**Record extracts:**
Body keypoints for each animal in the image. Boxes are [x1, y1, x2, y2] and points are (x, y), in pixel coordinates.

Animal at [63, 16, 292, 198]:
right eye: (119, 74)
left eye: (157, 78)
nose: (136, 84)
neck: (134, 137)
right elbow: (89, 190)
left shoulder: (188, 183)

**Work order:** What you return must match the entries exactly, word for word.

**Reply to the exercise:**
Body keypoints for each animal in the image. Boxes are [x1, y1, x2, y2] and points are (x, y), in pixel coordinates.

Animal at [63, 16, 292, 198]:
right eye: (119, 74)
left eye: (157, 78)
nose: (136, 84)
neck: (134, 137)
right elbow: (89, 190)
left shoulder: (188, 183)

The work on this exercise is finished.